• EXERCISE REQUIREMENTS: Put every line of text from the listing below into a JSON list of strings, one string per line, skipping blank lines. Leave the pictures out of the answer.

[Start of Attachment]

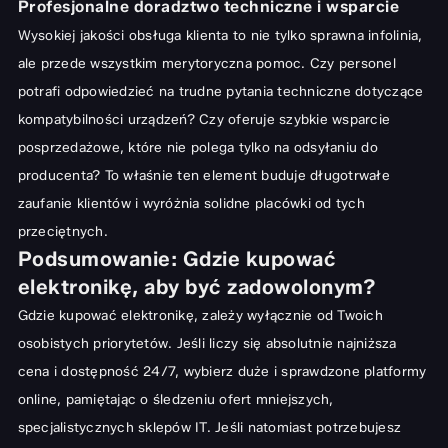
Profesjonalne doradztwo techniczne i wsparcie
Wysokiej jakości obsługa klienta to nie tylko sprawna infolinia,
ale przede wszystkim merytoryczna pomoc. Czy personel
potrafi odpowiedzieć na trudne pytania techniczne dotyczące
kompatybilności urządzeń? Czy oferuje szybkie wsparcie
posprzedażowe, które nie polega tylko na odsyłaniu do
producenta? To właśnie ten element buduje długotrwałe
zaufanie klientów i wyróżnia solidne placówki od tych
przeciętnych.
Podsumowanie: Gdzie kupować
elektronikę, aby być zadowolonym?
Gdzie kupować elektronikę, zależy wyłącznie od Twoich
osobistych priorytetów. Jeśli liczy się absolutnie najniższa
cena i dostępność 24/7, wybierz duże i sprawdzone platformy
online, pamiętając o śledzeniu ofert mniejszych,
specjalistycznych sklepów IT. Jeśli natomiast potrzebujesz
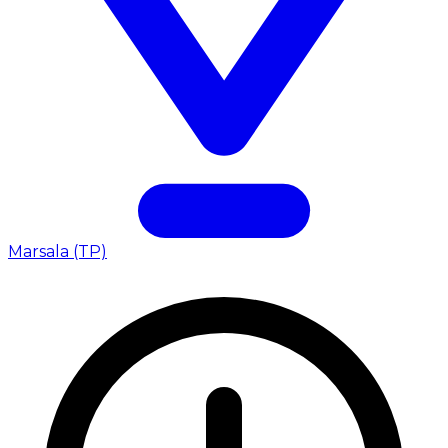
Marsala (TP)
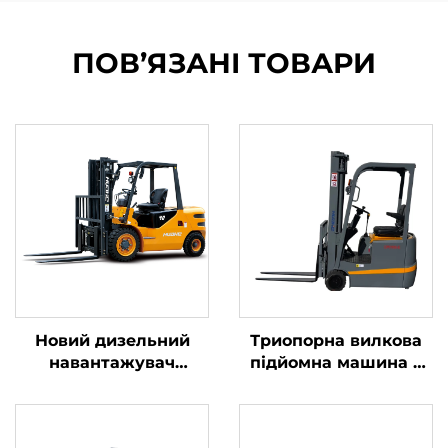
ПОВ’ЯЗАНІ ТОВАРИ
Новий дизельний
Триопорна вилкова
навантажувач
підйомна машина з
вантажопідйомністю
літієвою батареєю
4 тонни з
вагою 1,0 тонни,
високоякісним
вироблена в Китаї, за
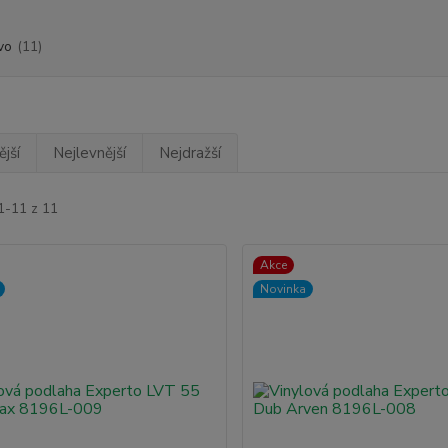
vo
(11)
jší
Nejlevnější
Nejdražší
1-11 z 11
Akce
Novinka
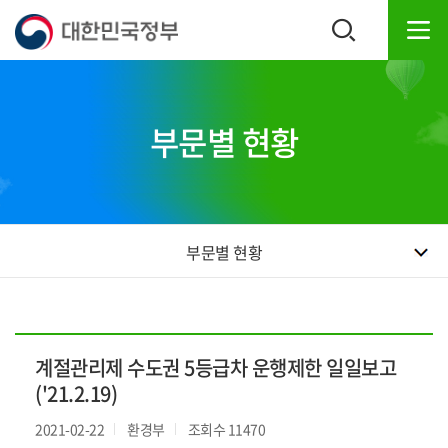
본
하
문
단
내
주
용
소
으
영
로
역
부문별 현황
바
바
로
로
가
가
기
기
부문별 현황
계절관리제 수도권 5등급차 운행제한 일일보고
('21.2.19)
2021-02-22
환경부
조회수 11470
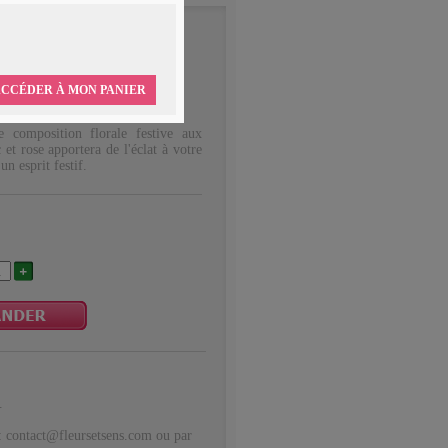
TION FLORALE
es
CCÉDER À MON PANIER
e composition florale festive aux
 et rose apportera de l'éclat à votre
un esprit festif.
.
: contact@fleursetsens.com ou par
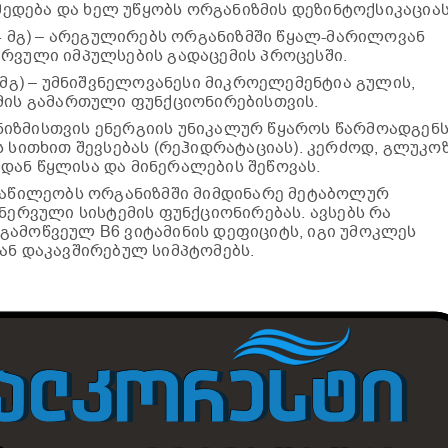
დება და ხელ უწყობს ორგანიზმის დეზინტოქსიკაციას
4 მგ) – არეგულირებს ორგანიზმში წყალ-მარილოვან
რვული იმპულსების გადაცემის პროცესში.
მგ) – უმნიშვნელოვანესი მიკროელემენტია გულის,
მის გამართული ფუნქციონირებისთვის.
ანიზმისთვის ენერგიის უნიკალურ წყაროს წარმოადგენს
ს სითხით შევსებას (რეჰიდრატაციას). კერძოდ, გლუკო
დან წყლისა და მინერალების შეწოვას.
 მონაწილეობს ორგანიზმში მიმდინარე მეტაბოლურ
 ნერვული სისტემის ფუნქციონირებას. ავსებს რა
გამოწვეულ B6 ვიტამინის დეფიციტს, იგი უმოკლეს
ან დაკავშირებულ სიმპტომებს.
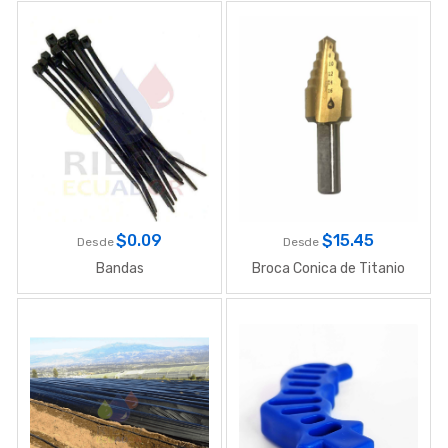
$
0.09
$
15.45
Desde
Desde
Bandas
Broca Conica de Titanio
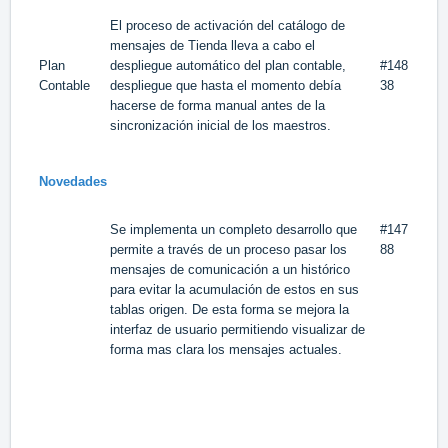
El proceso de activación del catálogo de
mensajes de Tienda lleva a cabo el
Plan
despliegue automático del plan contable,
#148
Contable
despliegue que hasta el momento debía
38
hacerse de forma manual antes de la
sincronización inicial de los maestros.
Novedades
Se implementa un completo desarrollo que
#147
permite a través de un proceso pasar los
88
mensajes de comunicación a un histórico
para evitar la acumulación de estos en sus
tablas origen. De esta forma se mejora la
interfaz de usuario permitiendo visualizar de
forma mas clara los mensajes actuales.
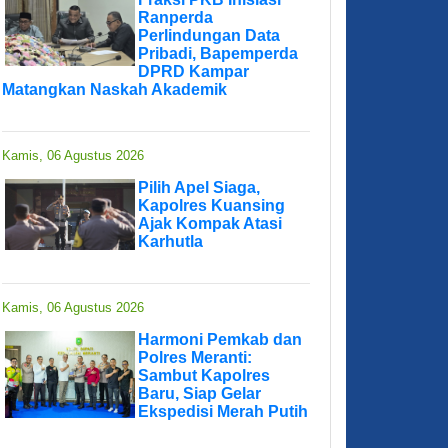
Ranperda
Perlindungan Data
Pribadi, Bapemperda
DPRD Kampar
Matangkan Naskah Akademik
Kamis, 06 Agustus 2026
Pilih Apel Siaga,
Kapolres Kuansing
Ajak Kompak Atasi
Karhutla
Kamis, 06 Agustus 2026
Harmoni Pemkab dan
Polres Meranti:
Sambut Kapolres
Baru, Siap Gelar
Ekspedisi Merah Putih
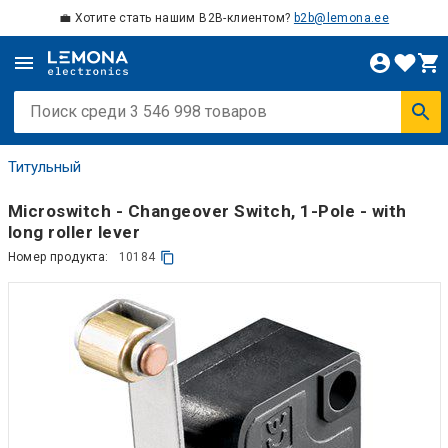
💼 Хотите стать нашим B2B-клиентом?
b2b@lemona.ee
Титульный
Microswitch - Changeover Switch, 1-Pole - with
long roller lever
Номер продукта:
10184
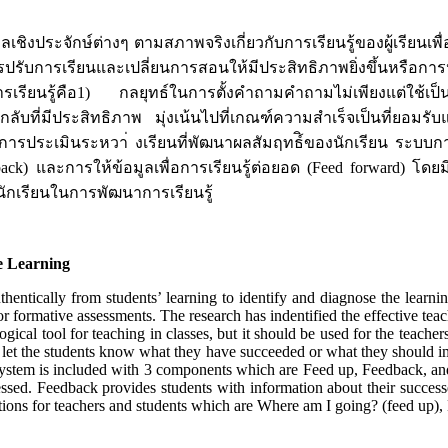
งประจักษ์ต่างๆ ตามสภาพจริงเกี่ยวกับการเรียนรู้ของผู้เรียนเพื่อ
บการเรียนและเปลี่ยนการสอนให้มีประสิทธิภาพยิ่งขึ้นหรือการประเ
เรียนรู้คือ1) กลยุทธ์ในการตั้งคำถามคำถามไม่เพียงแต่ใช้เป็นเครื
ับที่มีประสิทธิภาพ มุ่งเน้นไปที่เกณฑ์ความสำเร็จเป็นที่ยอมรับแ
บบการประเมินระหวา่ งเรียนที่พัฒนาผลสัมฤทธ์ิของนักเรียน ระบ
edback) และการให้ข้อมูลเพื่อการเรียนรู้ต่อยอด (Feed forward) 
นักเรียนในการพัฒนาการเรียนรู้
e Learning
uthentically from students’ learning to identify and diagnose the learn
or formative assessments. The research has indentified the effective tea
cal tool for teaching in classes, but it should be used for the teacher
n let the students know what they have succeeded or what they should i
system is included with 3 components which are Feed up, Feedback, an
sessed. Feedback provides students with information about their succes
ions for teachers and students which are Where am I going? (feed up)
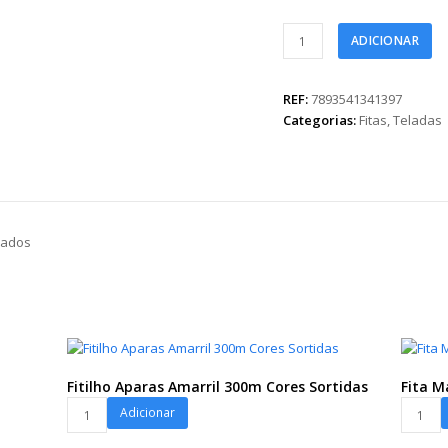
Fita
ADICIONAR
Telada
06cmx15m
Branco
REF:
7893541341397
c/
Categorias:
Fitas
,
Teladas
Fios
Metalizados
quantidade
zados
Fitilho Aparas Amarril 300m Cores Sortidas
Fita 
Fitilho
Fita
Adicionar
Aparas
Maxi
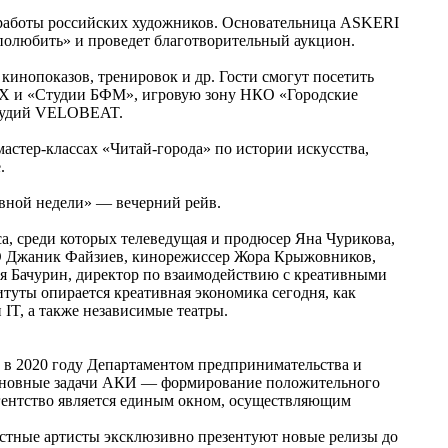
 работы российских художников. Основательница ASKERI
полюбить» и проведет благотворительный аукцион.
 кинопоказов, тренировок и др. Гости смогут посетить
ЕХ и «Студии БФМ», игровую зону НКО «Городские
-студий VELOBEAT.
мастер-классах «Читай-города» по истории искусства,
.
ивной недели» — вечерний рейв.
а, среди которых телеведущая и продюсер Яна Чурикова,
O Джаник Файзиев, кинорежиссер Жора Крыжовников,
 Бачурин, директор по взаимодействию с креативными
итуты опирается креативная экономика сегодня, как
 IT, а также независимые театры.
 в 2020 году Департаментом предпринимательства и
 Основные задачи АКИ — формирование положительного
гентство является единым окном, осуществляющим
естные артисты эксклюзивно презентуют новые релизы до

[End of Attachment]

• PROBLEM SOLUTION:
[
  "Profesjonalne doradztwo techniczne i wsparcie",
  "Wysokiej jakości obsługa klienta to nie tylko sprawna infolinia,",
  "ale przede wszystkim merytoryczna pomoc. Czy personel",
  "potrafi odpowiedzieć na trudne pytania techniczne dotyczące",
  "kompatybilności urządzeń? Czy oferuje szybkie wsparcie",
  "posprzedażowe, które nie polega tylko na odsyłaniu do",
  "producenta? To właśnie ten element buduje długotrwałe",
  "zaufanie klientów i wyróżnia solidne placówki od tych",
  "przeciętnych.",
  "Podsumowanie: Gdzie kupować",
  "elektronikę, aby być zadowolonym?",
  "Gdzie kupować elektronikę, zależy wyłącznie od Twoich",
  "osobistych priorytetów. Jeśli liczy się absolutnie najniższa",
  "cena i dostępność 24/7, wybierz duże i sprawdzone platformy",
  "online, pamiętając o śledzeniu ofert mniejszych,",
  "specjalistycznych sklepów IT. Jeśli natomiast potrzebujesz",
  "Marsala (TP)",
  "ПОВ’ЯЗАНІ ТОВАРИ",
  "Новий дизельний",
  "Триопорна вилкова",
  "навантажувач",
  "підйомна машина з",
  "вантажопідйомністю",
  "літієвою батареєю",
  "4 тонни з",
  "вагою 1,0 тонни,",
  "високоякісним",
  "вироблена в Китаї, за",
  "vo",
  "(11)",
  "jší",
  "Nejlevnější",
  "Nejdražší",
  "1-11 z 11",
  "Akce",
  "Novinka",
  "본",
  "하",
  "문",
  "단",
  "내",
  "주",
  "용",
  "소",
  "으",
  "영",
  "로",
  "역",
  "부문별 현황",
  "바",
  "바",
  "로",
  "로",
  "가",
  "가",
  "기",
  "기",
  "부문별 현황",
  "계절관리제 수도권 5등급차 운행제한 일일보고",
  "('21.2.19)",
  "2021-02-22",
  "환경부",
  "조회수 11470",
  "TION FLORALE",
  "es",
  "CCÉDER À MON PANIER",
  "e composition florale festive aux",
  " et rose apportera de l'éclat à votre",
  "un esprit festif.",
  ".",
  ": contact@fleursetsens.com ou par",
  "დება და ხელ უწყობს ორგანიზმის დეზინტოქსიკაციას",
  "4 მგ) – არეგულირებს ორგანიზმში წყალ-მარილოვან",
  "რვული იმპულსების გადაცემის პროცესში.",
  "მგ) – უმნიშვნელოვანესი მიკროელემენტია გულის,",
  "მის გამართული ფუნქციონირებისთვის.",
  "ანიზმისთვის ენერგიის უნიკალურ წყაროს წარმოადგენს",
  "ს სითხით შევსებას (რეჰიდრატაციას). კერძოდ, გლუკო",
  "დან წყლისა და მინერალების შეწოვას.",
  " მონაწილეობს ორგანიზმში მიმდინარე მეტაბოლურ",
  " ნერვული სისტემის ფუნქციონირებას. ავსებს რა",
  "გამოწვეულ B6 ვიტამინის დეფიციტს, იგი უმოკლეს",
  "ან დაკავშირებულ სიმპტომებს.",
  "$",
  "0.09",
  "$",
  "15.45",
  "Desde",
  "Desde",
  "Bandas",
  "Broca Conica de Titanio",
  "El proceso de activación del catálogo de",
  "mensajes de Tienda lleva a cabo el",
  "Plan",
  "despliegue automático del plan contable,",
  "#148",
  "Contable",
  "despliegue que hasta el momento debía",
  "38",
  "hacerse de forma manual antes de la",
  "sincronización inicial de los maestros.",
  "Novedades",
  "Se implementa un completo desarrollo que",
  "#147",
  "permite a través de un proceso pasar los",
  "88",
  "mensajes de comunicación a un histórico",
  "para evitar la acumulación de estos en sus",
  "tablas origen. De esta forma se mejora la",
  "interfaz de usuario permitiendo visualizar de",
  "forma mas clara los mensajes actuales.",
  "Ranperda",
  "Perlindungan Data",
  "Pribadi, Bapemperda",
  "DPRD Kampar",
  "Matangkan Naskah Akademik",
  "Kamis, 06 Agustus 2026",
  "Pilih Apel Siaga,",
  "Kapolres Kuansing",
  "Ajak Kompak Atasi",
  "Karhutla",
  "Kamis, 06 Agustus 2026",
  "Harmoni Pemkab dan",
  "Polres Meranti:",
  "Sambut Kapolres",
  "Baru, Siap Gelar",
  "Ekspedisi Merah Putih",
  "💼 Хотите стать нашим B2B-клиентом?",
  "b2b@lemona.ee",
  "Титульный",
  "Microswitch - Changeover Switch, 1-Pole - with",
  "long roller lever",
  "Номер продукта:",
  "10184",
  "งประจักษ์ต่างๆ ตามสภาพจริงเกี่ยวกับการเรียนรู้ของผู้เรียนเพื่อ",
  "บการเรียนและเปลี่ยนการสอนให้มีประสิทธิภาพยิ่งขึ้นหรือการประเ",
  "เรียนรู้คือ1) กลยุทธ์ในการตั้งคำถามคำถามไม่เพียงแต่ใช้เป็นเครื",
  "ับที่มีประสิทธิภาพ มุ่งเน้นไปที่เกณฑ์ความสำเร็จเป็นที่ยอมรับแ",
  "บบการประเมินระหวา่ งเรียนที่พัฒนาผลสัมฤทธ์ิของนักเรียน ระบ",
  "edback) และการให้ข้อมูลเพื่อการเรียนรู้ต่อยอด (Feed forward) ",
  "นักเรียนในการพัฒนาการเรียนรู้",
  "e Learning",
  "uthentically from students’ learning to identify and diagnose the learn",
  "or formative assessments. The research has indentified the effective tea",
  "cal tool for teaching in classes, but it should be used for the teacher",
  "n let the students know what they have succeeded or what they should i",
  "system is included with 3 components which are Feed up, Feedback, an",
  "sessed. Feedback provides students with information about their succes",
  "ions for teachers and students which are Where am I going? (feed up)",
  "Fita",
  "ADICIONAR",
  "Telada",
  "06cmx15m",
  "Branco",
  "REF:",
  "7893541341397",
  "c/",
  "Categorias:",
  "Fitas",
  ",",
  "Teladas",
  "Fios",
  "Metalizados",
  "quantidade",
  "zados",
  "Fitilho Aparas Amarril 300m Cores Sortidas",
  "Fita ",
  "Fitilho",
  "Fita",
  "Adicionar",
  "Aparas",
  "Maxi",
  " работы российских художников. Основательница ASKERI",
  "полюбить» и проведет благотворительный аукцион.",
  " кинопоказов, тренировок и др. Гости смогут посетить",
  "ЕХ и «Студии БФМ», игровую зону НКО «Городские",
  "-студий VELOBEAT.",
  "мастер-классах «Читай-города» по истории искусства,",
  ".",
  "ивной недели» — вечерний рейв.",
  "а, среди которых телеведущая и продюсер Яна Чурикова,",
  "O Джаник Файзиев, кинорежиссер Жора Крыжовников,",
  " Бачурин, директор по взаимодействию с креативными",
  "итуты опирается креативная экономика сегодня, как",
  " IT, а также независимые театры.",
  " в 2020 году Департаментом предпринимательства и",
  " Основные задачи АКИ — формирование положительного",
  "гентство является единым окном, осуществляющим",
  "естные артисты эксклюзивно презентуют новые релизы до"
]